Le conflit entre les intérêts et les convictions est à l’origine d’énormes contradictions et d’hypocrisie sans limite. Des politiciens qui oscillent entre pro-vie et pro-choix dépendant du résultat des sondages. D’autres, aux États-Unis, qui disent être favorables à la peine de mort même s’ils ne le sont pas vraiment pour plaire à leurs électeurs qui veulent être représentés par des élus tough on crime. Encore aux États-Unis, des politiciens qui invoquent le second amendement pour défendre les intérêts des fabricants d’armes à feu responsables de milliers de victimes chaque année dans leur pays.

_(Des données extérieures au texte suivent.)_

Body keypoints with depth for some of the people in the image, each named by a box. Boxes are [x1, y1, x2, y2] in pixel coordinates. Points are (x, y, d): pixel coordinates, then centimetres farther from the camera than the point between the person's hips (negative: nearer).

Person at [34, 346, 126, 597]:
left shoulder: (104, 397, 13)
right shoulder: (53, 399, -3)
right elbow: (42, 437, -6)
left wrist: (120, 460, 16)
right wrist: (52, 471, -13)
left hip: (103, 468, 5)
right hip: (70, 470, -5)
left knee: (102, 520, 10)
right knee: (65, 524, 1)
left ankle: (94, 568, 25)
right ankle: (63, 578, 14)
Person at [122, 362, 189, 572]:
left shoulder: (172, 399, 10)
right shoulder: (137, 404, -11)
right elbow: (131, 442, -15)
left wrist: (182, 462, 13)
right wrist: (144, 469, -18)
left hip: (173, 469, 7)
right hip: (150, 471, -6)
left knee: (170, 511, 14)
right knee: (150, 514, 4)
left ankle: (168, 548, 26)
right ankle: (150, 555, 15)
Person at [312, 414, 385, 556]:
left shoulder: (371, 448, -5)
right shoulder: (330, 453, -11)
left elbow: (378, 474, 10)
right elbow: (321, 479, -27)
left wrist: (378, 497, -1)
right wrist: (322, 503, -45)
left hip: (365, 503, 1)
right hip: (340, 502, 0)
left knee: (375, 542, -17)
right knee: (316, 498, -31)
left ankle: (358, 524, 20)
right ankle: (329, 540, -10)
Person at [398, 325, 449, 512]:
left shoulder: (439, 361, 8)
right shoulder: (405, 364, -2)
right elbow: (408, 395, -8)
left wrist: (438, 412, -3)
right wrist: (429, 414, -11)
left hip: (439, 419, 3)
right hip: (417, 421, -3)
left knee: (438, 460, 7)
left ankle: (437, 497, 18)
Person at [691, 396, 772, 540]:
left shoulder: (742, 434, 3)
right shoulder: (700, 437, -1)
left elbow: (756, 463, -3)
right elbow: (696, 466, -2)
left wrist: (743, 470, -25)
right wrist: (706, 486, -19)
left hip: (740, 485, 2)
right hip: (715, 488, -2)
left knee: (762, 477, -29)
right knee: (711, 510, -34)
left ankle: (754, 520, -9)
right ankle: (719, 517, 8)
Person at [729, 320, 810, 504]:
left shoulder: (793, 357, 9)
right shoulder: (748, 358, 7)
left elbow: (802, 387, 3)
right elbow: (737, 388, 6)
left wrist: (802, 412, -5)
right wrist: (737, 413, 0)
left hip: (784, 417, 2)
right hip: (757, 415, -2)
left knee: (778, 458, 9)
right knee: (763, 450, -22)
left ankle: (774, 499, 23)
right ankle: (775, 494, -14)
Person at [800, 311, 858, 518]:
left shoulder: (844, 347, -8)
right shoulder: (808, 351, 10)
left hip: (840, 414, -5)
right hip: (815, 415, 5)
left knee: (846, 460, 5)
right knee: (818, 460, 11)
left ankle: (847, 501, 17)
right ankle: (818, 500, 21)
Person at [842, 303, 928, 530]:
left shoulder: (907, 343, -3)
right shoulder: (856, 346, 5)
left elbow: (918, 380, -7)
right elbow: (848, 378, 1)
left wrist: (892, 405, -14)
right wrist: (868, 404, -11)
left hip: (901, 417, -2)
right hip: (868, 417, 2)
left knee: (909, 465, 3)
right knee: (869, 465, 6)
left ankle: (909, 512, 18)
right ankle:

Pendant la Guerre Civile en Espagne, l’écrivain français George Bernanos a écrit ceci dans un pamphlet intitulé Les grands cimetières sous la lune pour dénoncer le régime de Franco : « Devenir la bête noire des pauvres et des hommes libres avec un programme comme l’Évangile, il y a de quoi rigoler. » On trouve encore aujourd’hui des bien-pensants qui réussissent à concilier leurs intérêts avec les enseignements de leur religion. La droite religieuse et les chrétiens évangéliques appuient des politiques qui contribuent à accroître le fossé grandissant entre les riches et les pauvres, des politiques qui ne font aucune place à la réhabilitation et au pardon pour les criminels et qui appuient sans réserve la peine de mort, des politiques qui bannissent toutes mesures de solidarité sociale comme l’assurance-maladie universelle sous prétexte que de tels programmes sont trop socialistes dans un pays chrétien. Il faut préciser que les intérêts qui sont en jeu ne sont pas ceux de ces gens souvent sincères mais naïfs mais de ceux qui les manipulent. Des riches et des puissants ont réussi le tour de force de faire défendre leurs privilèges et leurs intérêts par ceux qu’ils exploitent et qu’ils méprisent.
Il n’y a rien de mal à défendre ses intérêts. Il faut juste être conscient de la part d’intérêt qui entre dans nos opinions pour ne pas se raconter d’histoires à nous-mêmes et aux autres. Quelquefois, on devrait pouvoir dire : « J’ai trop d’intérêts personnels par rapport à ceci ou à cela pour avoir une véritable opinion. » Ça éliminerait une grande partie de la bullshit qui a pour but de faire passer nos intérêts pour des opinions et des convictions.